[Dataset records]
+--

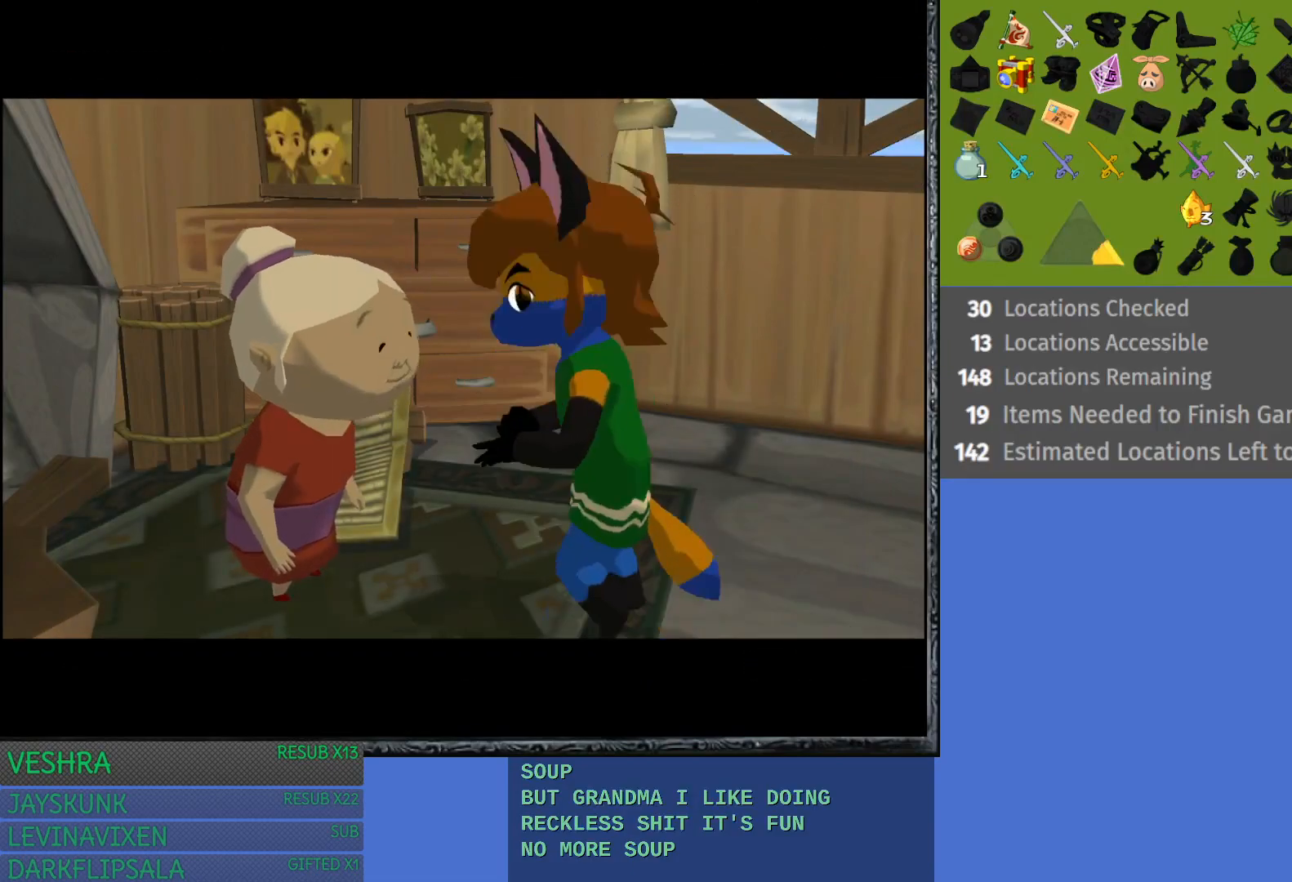
{"buttons": [], "left_stick": "center", "right_stick": "center", "events": []}
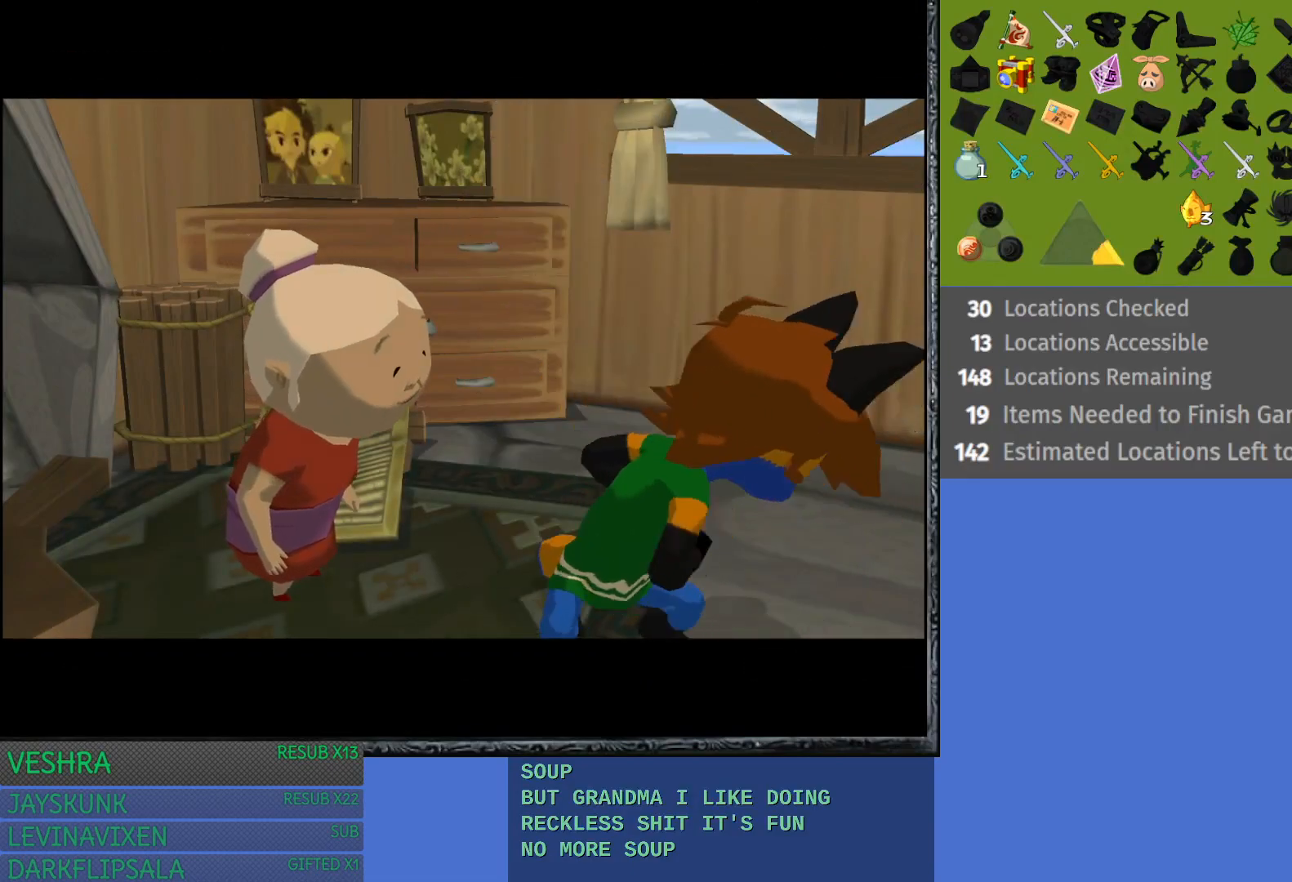
{"buttons": [], "left_stick": "center", "right_stick": "center", "events": []}
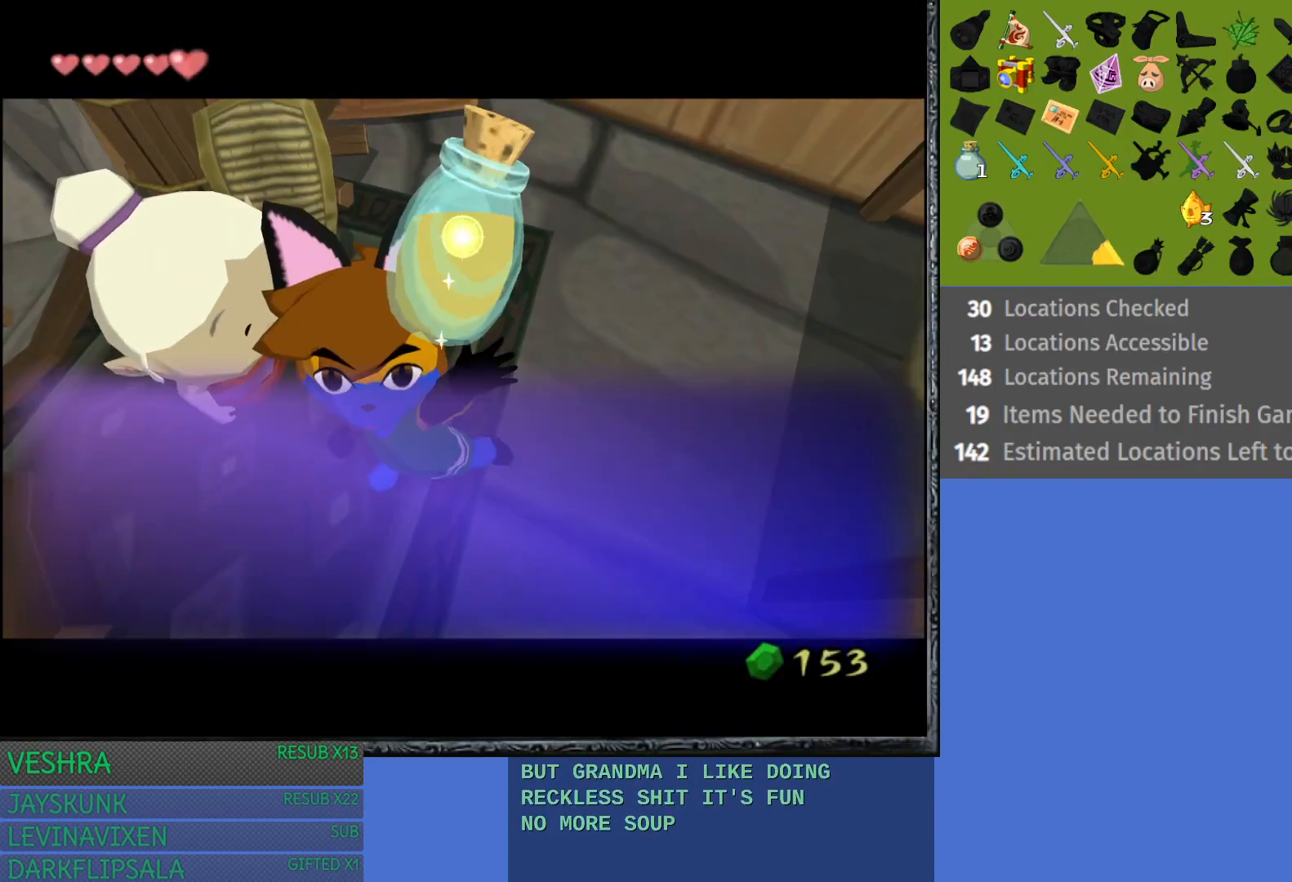
{"buttons": [], "left_stick": "down-left", "right_stick": "center", "events": [[117, "CROSS", "down"], [233, "CROSS", "up"], [350, "CROSS", "down"], [400, "left_stick", "down-left"], [433, "CROSS", "up"]]}
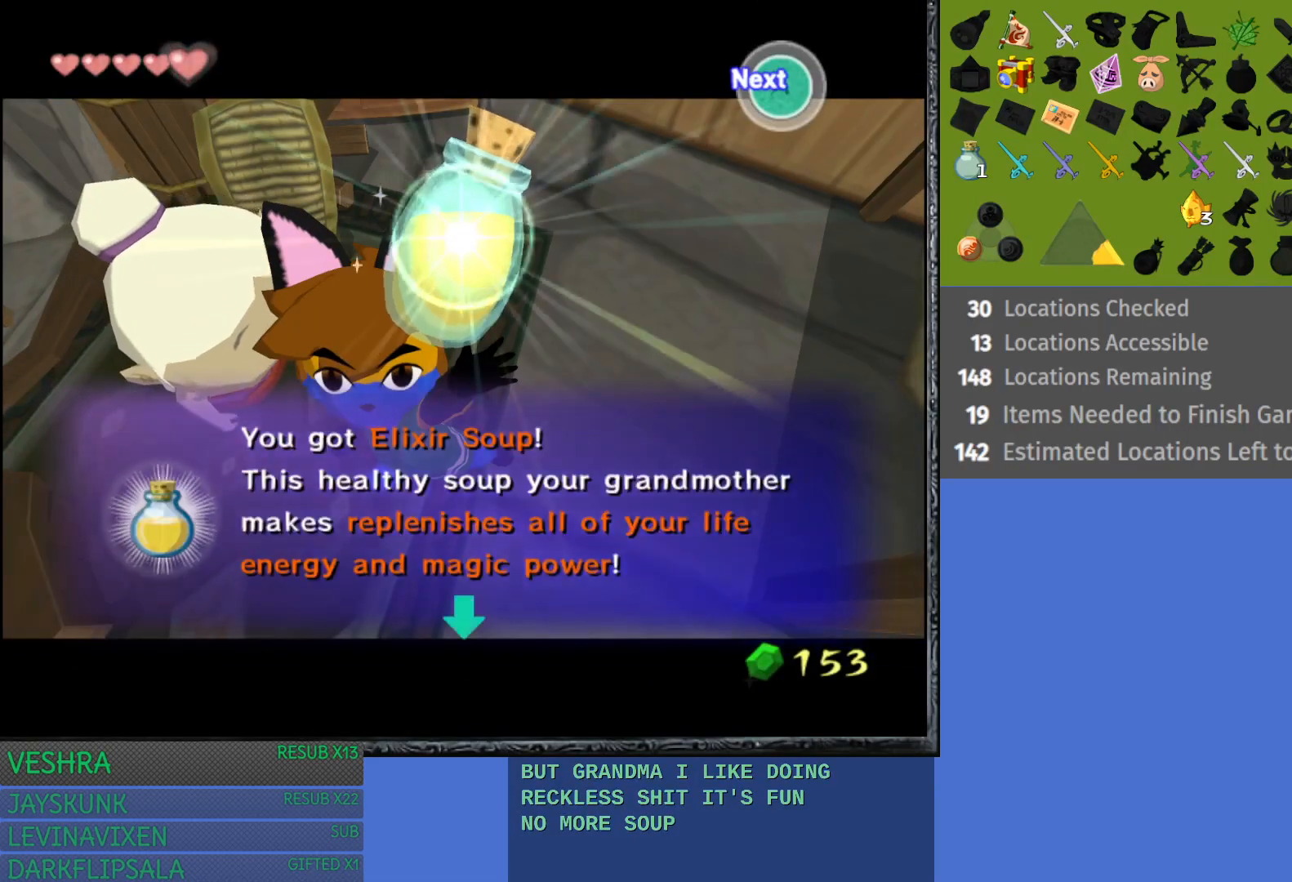
{"buttons": [], "left_stick": "down-left", "right_stick": "center", "events": [[67, "CROSS", "down"], [200, "CROSS", "up"], [350, "CROSS", "down"], [450, "CROSS", "up"]]}
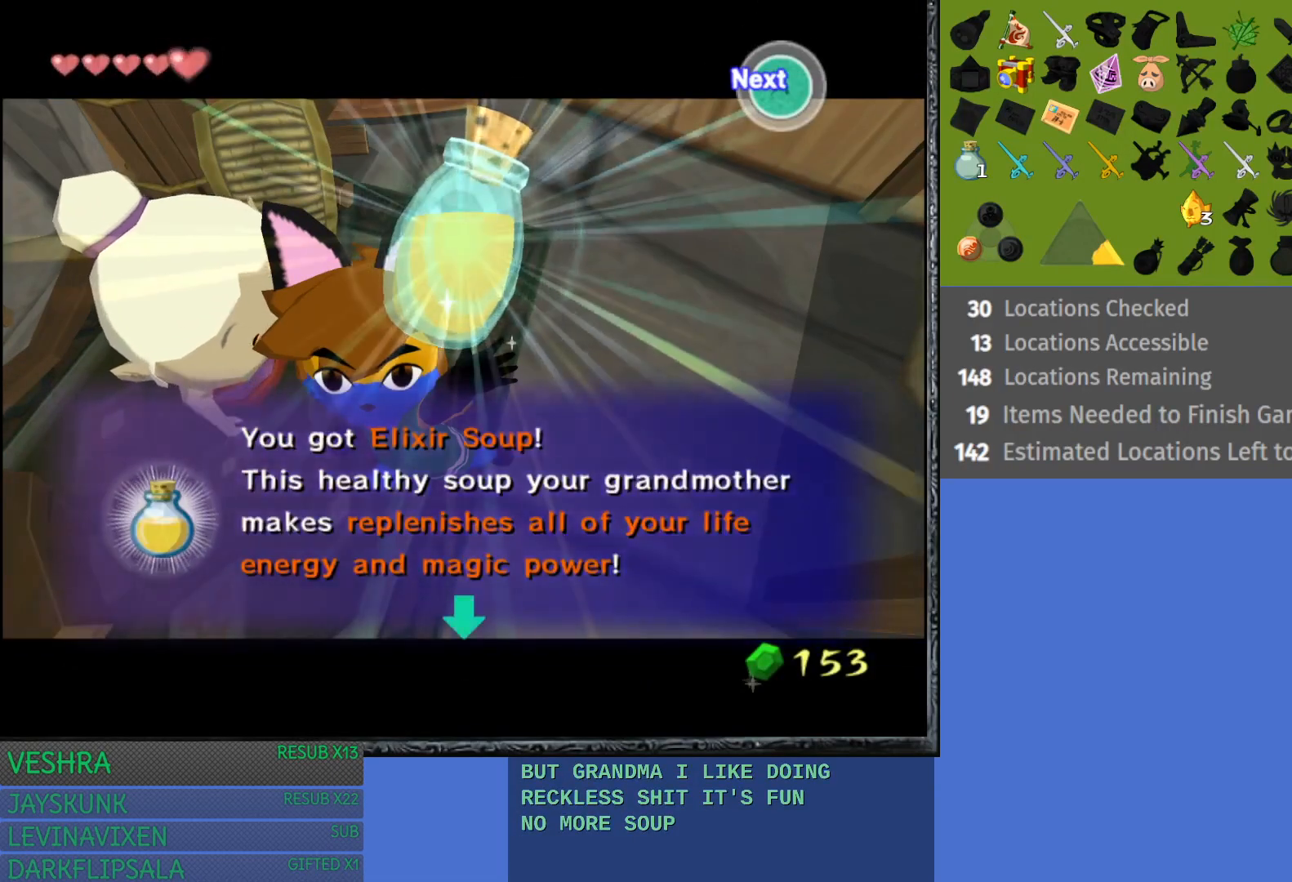
{"buttons": ["CROSS"], "left_stick": "down-left", "right_stick": "center", "events": [[67, "CROSS", "down"], [150, "CROSS", "up"], [250, "CROSS", "down"], [350, "CROSS", "up"], [450, "CROSS", "down"]]}
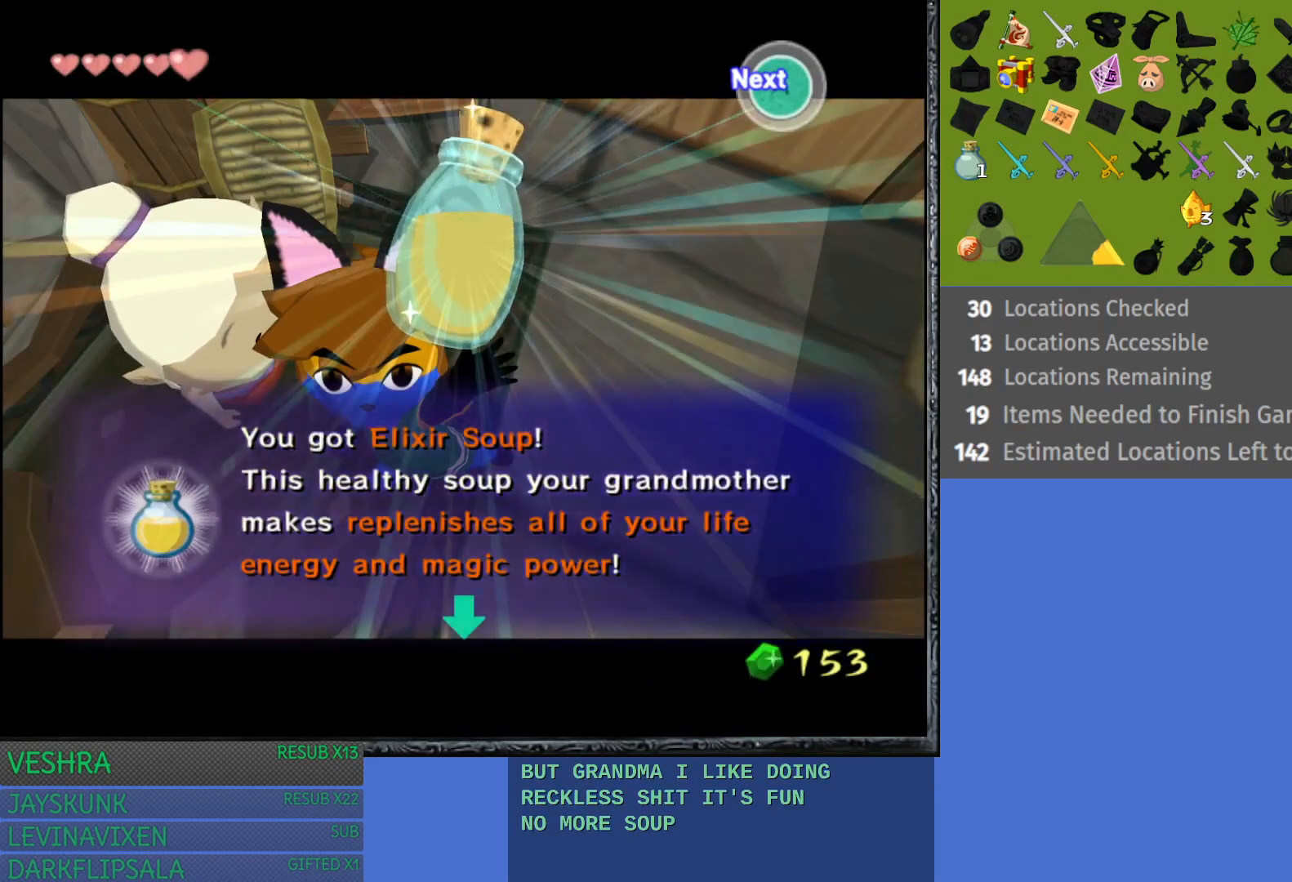
{"buttons": ["CROSS"], "left_stick": "down-left", "right_stick": "center", "events": [[83, "CROSS", "up"], [217, "CROSS", "down"], [350, "CROSS", "up"], [433, "CROSS", "down"]]}
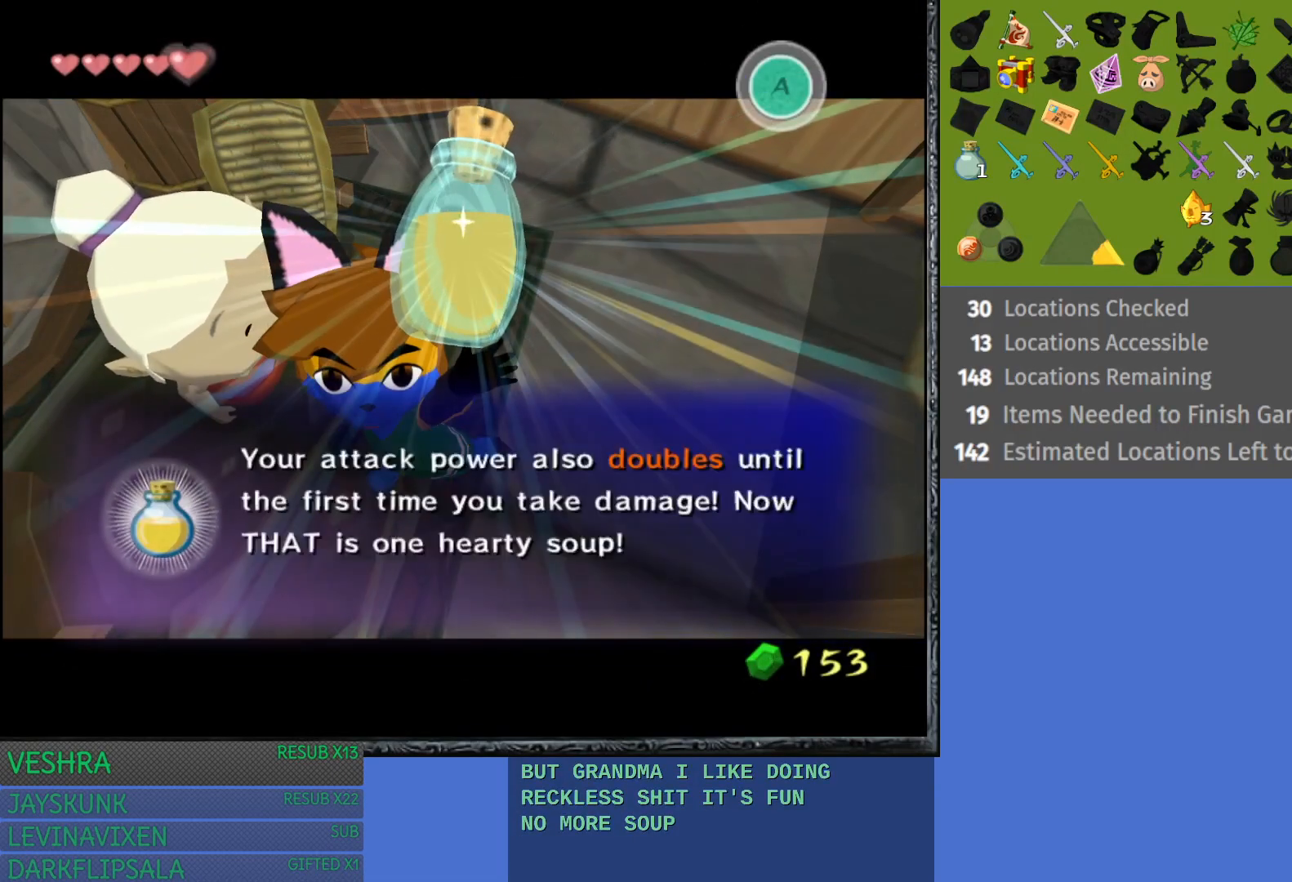
{"buttons": [], "left_stick": "down-left", "right_stick": "center", "events": [[83, "CROSS", "up"]]}
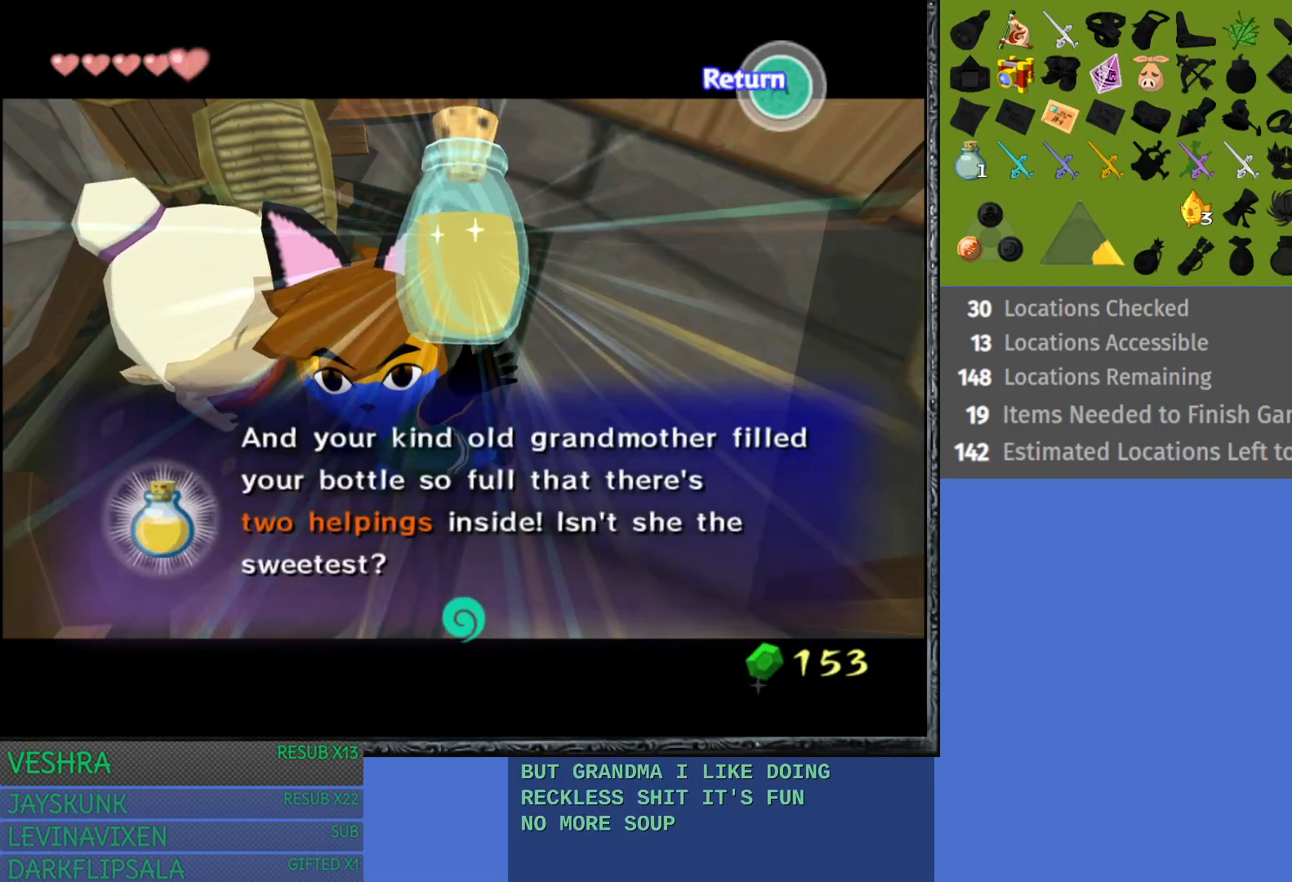
{"buttons": [], "left_stick": "down-left", "right_stick": "center", "events": [[17, "CROSS", "down"], [133, "CROSS", "up"]]}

+--

The lines to return are those in the records above that hold the word "down".

__ANSWER SECTION__:
{"buttons": [], "left_stick": "down-left", "right_stick": "center", "events": [[117, "CROSS", "down"], [233, "CROSS", "up"], [350, "CROSS", "down"], [400, "left_stick", "down-left"], [433, "CROSS", "up"]]}
{"buttons": [], "left_stick": "down-left", "right_stick": "center", "events": [[67, "CROSS", "down"], [200, "CROSS", "up"], [350, "CROSS", "down"], [450, "CROSS", "up"]]}
{"buttons": ["CROSS"], "left_stick": "down-left", "right_stick": "center", "events": [[67, "CROSS", "down"], [150, "CROSS", "up"], [250, "CROSS", "down"], [350, "CROSS", "up"], [450, "CROSS", "down"]]}
{"buttons": ["CROSS"], "left_stick": "down-left", "right_stick": "center", "events": [[83, "CROSS", "up"], [217, "CROSS", "down"], [350, "CROSS", "up"], [433, "CROSS", "down"]]}
{"buttons": [], "left_stick": "down-left", "right_stick": "center", "events": [[83, "CROSS", "up"]]}
{"buttons": [], "left_stick": "down-left", "right_stick": "center", "events": [[17, "CROSS", "down"], [133, "CROSS", "up"]]}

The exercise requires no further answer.